Genomic dissection of 43 serum urate-associated loci provides multiple insights into molecular mechanisms of urate control.
By
James Boocock,
Megan Leask,
Yukinori Okada,
Asian Genetic Epidemiology Network (AGEN) Consortium,
Hirotaka Matsuo,
Yusuke Kawamura,
Yongyong Shi,
Changgui Li,
David B Mount,
Asim K Mandal,
Weiqing Wang,
Murray Cadzow,
Anna L Gosling,
Tanya J Major,
Julia A. Horsfield,
Hyon K Choi,
Tayaza Fadason,
Justin O’Sullivan,
Eli Stahl,
Tony R Merriman
Posted 22 Aug 2019
bioRxiv DOI: 10.1101/743864
(published DOI: 10.1093/hmg/ddaa013)
Serum urate is the end-product of purine metabolism. Elevated serum urate is causal of gout and a predictor of renal disease, cardiovascular disease and other metabolic conditions.
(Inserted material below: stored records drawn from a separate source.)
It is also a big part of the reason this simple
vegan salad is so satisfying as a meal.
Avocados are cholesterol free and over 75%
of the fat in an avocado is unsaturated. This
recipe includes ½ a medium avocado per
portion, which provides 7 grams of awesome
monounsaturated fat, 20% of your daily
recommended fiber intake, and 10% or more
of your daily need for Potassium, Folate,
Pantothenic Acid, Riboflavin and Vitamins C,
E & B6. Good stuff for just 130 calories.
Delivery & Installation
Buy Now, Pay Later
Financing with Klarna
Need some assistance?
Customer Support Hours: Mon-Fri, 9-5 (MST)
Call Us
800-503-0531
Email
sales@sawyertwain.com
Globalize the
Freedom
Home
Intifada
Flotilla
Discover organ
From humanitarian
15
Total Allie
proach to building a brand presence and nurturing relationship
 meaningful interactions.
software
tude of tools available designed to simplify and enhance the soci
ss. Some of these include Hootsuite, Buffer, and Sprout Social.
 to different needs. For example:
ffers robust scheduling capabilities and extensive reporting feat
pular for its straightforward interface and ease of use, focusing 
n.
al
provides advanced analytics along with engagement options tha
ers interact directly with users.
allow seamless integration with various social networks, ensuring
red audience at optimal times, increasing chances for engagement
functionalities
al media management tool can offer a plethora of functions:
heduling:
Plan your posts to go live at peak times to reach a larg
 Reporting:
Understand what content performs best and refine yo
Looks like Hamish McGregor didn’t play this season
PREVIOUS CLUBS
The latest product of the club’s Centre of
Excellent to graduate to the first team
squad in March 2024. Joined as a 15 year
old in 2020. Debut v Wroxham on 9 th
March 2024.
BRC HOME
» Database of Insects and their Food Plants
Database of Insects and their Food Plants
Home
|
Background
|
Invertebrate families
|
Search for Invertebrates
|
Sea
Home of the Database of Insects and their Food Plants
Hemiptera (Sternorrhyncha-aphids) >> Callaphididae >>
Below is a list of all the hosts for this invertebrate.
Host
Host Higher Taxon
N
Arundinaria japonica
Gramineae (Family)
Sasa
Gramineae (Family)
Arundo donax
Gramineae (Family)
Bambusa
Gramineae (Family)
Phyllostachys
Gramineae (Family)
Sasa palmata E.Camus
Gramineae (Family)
Genome-wide association studies (GWAS) have reported dozens of loci associated with serum urate control, however there has been little progress in understanding the molecular basis of the associated loci. Here we employed trans-ancestral meta-analysis using data from European and East Asian populations to identify ten new loci for serum urate levels. Genome-wide colocalization with cis-expression quantitative trait loci (eQTL) identified a further five new loci. By cis- and trans-eQTL colocalization analysis we identified 24 and 20 genes respectively where the causal eQTL variant has a high likelihood that it is shared with the serum urate-associated locus. One new locus identified was SLC22A9 that encodes organic anion transporter 7 (OAT7). We demonstrate that OAT7 is a very weak urate-butyrate exchanger. Newly implicated genes identified in the eQTL analysis include those encoding proteins that make up the dystrophin complex, a scaffold for signaling proteins and transporters at the cell membrane; MLXIP that, with the previously identified MLXIPL, is a transcription factor that may regulate serum urate via the pentose-phosphate pathway; and MRPS7 and IDH2 that encode proteins necessary for mitochondrial function. Trans-ancestral functional fine-mapping identified six loci (RREB1, INHBC, HLF, UBE2Q2, SFMBT1, HNF4G) with colocalized eQTL that contained putative causal SNPs (posterior probability of causality > 0.8). This systematic analysis of serum urate GWAS loci has identified candidate causal genes at 19 loci and a network of previously unidentified genes likely involved in control of serum urate levels, further illuminating the molecular mechanisms of urate control.